Job - Carry on the passage below about legal insider trading as an investing signal, starting right after its last sentence.

Page excerpt -
Most news headlines concerning insider trading usually portray the activity in a negative light and ultimately lead to allegations suggesting some sort of fraud or other ill-doing. That being said, with respect to this article the act of insider trading is nothing more than an individual committing to purchasing or selling securities of the company at which they are an insider, and most of the trading done this way is, in itself, perfectly legal.

Who is considered an insider? Federal law defines an insider as a company’s officers, directors, or someone in control of at least 10% of a company’s outstanding stock. These company employees with significant access to privileged information report their trades to the Securities and Exchange Commission by filing S-4 forms in a timely manner. In fact, we believe that insiders supply the market with high-quality investment information every time they decide to trade their own company’s shares in the open market. An investor that is better informed than their competition can generate higher returns, and in the end, the one who possesses the ultimate level of corporate-specific knowledge is none other than the corporate insider themself.

So the objective shifts towards identifying if investors can use legal insider trading in order to form a profitable investment strategy and attempt to deliver alpha over the overall market.

Data provided -
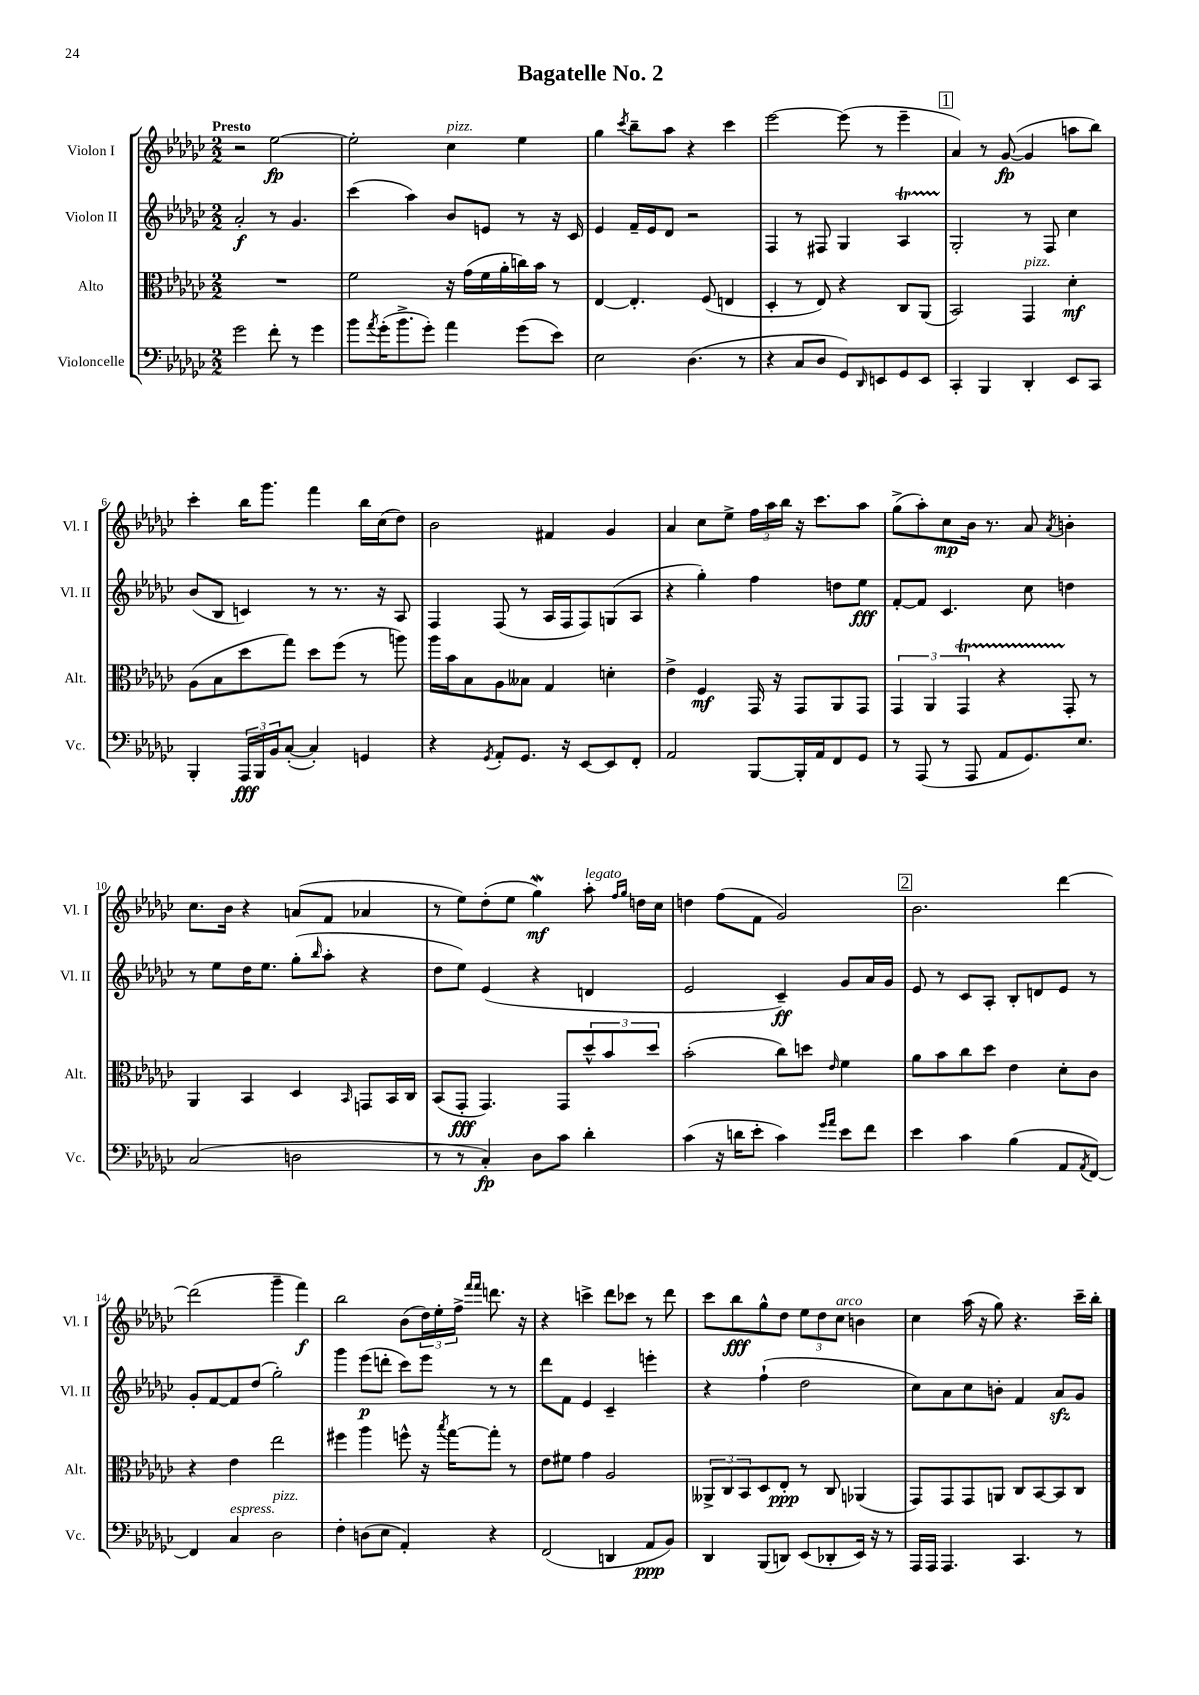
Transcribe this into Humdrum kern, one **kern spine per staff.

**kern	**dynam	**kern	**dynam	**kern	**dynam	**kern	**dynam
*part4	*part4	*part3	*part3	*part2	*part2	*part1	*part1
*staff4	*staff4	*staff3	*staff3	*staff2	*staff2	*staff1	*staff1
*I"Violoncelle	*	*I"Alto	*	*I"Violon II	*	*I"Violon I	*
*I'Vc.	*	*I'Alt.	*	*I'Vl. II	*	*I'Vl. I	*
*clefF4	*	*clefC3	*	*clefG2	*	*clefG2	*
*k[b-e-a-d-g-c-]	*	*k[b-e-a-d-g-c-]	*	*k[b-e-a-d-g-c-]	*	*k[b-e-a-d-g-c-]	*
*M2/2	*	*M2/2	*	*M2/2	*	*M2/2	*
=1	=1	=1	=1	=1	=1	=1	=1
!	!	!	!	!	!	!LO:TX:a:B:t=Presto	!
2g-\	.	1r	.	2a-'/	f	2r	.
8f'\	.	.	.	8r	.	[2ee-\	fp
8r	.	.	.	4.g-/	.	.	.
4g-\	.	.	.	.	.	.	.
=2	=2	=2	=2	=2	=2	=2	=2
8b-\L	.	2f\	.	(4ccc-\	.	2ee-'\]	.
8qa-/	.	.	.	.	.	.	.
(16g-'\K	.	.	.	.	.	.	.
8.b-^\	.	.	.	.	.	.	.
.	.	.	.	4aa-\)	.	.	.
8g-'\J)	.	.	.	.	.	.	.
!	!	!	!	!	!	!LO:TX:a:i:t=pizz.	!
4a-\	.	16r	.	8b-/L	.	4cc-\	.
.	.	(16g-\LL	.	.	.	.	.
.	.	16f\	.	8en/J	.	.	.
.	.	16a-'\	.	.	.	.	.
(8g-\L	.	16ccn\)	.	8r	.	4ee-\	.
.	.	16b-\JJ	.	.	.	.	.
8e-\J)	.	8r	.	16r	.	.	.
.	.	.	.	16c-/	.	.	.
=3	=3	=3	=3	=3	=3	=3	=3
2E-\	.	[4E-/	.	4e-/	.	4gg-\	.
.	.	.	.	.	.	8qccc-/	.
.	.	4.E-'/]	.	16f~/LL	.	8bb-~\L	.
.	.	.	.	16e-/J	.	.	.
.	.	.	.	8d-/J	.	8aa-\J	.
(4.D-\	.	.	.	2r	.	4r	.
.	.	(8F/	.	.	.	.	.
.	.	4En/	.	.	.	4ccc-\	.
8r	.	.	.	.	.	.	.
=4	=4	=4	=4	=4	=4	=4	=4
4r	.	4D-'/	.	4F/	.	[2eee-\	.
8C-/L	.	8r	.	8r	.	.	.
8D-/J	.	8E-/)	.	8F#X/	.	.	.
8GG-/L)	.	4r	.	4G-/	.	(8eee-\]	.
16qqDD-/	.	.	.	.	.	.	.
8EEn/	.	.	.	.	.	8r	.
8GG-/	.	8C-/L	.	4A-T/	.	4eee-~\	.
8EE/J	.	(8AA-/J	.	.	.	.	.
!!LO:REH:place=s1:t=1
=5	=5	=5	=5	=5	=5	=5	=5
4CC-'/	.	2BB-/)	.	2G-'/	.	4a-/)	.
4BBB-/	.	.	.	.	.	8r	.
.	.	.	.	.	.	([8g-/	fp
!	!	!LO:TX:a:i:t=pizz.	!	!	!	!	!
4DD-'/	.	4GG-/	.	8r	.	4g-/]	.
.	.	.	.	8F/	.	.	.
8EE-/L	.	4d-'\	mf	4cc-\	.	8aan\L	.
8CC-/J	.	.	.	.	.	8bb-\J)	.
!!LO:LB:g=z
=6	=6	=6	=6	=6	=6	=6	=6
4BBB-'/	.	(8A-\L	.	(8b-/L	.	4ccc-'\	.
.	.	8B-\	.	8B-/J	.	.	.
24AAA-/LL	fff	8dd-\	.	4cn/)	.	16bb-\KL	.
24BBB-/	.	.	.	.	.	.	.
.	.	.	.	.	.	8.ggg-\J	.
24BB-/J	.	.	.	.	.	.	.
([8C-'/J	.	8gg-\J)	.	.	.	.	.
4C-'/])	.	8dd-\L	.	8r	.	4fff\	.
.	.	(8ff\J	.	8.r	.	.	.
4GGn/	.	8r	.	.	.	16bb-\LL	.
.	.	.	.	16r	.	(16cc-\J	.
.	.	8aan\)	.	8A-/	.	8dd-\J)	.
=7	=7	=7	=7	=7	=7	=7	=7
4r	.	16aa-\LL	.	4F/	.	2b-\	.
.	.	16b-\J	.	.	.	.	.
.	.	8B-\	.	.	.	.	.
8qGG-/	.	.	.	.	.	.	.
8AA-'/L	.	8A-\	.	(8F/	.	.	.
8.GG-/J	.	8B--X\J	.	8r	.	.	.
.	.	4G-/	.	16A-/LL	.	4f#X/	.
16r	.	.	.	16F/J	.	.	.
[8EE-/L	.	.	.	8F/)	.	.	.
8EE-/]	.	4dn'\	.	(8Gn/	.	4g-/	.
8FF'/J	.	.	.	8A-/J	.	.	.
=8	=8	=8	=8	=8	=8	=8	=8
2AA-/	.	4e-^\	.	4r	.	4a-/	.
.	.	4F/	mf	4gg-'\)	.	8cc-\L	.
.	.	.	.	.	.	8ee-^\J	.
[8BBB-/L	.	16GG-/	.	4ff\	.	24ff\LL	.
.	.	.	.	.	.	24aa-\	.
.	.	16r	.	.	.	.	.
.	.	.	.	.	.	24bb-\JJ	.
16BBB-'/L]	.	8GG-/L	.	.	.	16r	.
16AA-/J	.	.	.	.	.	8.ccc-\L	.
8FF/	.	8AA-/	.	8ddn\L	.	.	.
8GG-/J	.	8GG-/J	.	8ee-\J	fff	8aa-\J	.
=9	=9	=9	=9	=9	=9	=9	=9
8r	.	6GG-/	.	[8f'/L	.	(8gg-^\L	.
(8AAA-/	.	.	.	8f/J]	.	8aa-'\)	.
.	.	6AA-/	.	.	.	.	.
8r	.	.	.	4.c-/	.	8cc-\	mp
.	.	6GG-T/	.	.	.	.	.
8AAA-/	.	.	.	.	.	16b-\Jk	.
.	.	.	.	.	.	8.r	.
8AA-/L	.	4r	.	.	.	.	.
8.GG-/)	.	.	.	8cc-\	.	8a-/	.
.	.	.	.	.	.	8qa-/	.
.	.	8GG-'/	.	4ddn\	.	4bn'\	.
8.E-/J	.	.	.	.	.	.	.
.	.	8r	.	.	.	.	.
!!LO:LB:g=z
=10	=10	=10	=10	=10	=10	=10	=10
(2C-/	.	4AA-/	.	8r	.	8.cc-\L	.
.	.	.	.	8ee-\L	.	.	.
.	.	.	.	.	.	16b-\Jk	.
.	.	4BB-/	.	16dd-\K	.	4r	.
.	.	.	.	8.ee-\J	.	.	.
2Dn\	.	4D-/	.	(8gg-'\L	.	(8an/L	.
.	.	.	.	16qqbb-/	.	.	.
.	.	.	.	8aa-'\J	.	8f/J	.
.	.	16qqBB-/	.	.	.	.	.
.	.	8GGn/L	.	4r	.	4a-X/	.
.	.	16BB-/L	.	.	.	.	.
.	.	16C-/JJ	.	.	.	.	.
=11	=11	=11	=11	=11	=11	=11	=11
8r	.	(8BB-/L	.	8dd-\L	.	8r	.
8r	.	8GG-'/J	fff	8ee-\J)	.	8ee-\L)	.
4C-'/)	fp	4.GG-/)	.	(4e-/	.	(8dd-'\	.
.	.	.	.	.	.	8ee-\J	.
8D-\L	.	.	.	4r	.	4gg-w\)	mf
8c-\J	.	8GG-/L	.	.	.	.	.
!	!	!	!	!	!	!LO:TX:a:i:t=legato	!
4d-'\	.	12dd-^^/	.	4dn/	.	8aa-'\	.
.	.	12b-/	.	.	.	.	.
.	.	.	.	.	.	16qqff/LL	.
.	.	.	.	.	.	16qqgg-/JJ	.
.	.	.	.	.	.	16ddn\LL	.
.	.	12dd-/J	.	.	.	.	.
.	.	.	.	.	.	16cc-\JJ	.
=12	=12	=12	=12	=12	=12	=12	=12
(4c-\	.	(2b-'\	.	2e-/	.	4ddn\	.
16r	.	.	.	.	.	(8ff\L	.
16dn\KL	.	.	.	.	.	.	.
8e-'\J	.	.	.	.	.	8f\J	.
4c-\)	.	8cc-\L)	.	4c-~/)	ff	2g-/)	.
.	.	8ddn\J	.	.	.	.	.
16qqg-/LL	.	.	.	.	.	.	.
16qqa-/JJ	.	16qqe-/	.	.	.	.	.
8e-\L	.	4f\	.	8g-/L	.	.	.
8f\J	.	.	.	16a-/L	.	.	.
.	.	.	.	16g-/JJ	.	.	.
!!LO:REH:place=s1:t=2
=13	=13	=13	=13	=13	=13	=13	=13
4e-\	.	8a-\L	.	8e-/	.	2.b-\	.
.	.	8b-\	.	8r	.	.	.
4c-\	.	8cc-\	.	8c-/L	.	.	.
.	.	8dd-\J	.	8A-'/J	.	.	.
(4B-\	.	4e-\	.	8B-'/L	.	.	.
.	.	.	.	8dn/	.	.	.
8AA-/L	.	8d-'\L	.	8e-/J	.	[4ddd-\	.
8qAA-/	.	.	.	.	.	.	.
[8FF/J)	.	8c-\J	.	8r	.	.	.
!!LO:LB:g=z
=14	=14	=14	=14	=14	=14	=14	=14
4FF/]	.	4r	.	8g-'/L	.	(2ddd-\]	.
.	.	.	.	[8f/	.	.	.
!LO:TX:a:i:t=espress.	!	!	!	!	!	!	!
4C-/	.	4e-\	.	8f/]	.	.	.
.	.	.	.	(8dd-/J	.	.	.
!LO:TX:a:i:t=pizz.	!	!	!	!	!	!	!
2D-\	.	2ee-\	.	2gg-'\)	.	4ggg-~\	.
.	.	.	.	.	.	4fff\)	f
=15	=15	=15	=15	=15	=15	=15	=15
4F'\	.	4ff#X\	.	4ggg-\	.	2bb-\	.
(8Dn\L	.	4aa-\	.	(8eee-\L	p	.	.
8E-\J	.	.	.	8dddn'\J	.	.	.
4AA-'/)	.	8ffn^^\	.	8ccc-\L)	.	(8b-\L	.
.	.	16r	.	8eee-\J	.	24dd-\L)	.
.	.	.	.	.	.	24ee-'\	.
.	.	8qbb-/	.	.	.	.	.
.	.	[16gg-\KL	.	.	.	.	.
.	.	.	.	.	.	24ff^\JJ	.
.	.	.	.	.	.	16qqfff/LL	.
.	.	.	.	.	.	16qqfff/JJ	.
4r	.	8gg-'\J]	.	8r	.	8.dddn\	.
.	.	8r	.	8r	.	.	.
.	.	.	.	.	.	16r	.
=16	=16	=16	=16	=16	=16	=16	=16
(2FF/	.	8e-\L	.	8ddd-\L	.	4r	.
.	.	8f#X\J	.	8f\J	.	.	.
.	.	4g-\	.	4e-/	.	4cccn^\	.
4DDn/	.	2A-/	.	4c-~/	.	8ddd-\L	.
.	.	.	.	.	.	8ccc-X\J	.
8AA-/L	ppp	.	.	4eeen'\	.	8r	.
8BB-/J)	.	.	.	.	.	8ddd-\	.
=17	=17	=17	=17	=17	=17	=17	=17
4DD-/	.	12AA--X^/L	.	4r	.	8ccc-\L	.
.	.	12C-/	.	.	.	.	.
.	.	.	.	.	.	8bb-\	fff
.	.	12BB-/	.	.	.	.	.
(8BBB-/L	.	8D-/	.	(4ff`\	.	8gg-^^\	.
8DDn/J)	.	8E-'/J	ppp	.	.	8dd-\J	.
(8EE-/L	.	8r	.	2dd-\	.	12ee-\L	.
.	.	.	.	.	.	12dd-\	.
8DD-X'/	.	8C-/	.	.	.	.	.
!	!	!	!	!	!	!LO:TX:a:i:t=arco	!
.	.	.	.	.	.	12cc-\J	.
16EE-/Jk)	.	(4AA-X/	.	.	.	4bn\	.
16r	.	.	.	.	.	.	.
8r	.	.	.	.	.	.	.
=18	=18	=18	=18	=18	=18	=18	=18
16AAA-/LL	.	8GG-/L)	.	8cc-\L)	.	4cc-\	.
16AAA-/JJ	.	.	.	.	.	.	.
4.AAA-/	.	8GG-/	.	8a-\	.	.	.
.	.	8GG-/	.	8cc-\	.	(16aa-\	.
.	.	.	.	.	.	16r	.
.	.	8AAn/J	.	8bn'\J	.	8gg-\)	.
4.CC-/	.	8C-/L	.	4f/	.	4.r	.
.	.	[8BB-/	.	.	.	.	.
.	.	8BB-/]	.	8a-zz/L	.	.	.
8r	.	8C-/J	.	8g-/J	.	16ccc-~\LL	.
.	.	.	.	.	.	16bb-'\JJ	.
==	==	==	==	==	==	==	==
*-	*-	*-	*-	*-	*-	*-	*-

Reply -
What corporate insiders were buying

This is exactly the basis of today’s article. We analyzed thousands of S-4 fillings to find companies that have experienced periods of unusually concentrated purchasing activity by their corporate insiders. We have attempted to place emphasis on companies that enjoyed buying across the board from multiple insiders, in quantities that were not recorded previously, often after a period of selloffs.

Today, we’ll limit our discussion to small-cap stocks only, but you can access our second quarter mid-cap analysis through this link. We will shortly follow this up with an article covering large-cap stocks as well. For the purposes of this analysis, we defined small caps as having a market capitalization between $300 million to $2 billion. This is our short list of research-worthy small-cap companies that in our view enjoyed a period of unusual and atypical interest from corporate insiders during the second quarter:

Liberty Latin America Ltd. (LILA)

  • Active Corporate Insiders: 2

  • YTD Performance: -46.66%

  • Total Bought Back: $4,772,439

It is not often that the “Cable Cowboy” himself moves to provide a company with his stamp of approval and that is exactly what has happened with Liberty Latin America. The Latin American branch of John Malone’s Liberty media and telecommunications empire was created in 2018 when LILA got spun off from Liberty Global (LBTYA). The company provides fixed, mobile, and subsea telecommunications services in the region through its subsidiaries C&W Caribbean and Networks, C&W Panama, Liberty Puerto Rico, VTR, and Costa Rica segments. It is on an ambitious path of capturing close to $450 million in operational synergies from its recent aggressive expansion in the region like acquiring America Movil’s operations in Panama, merging their Chilean operations into a JV with America Movil (AMX), as well as acquiring Telefónica’s (TEF) operations in Costa Rica.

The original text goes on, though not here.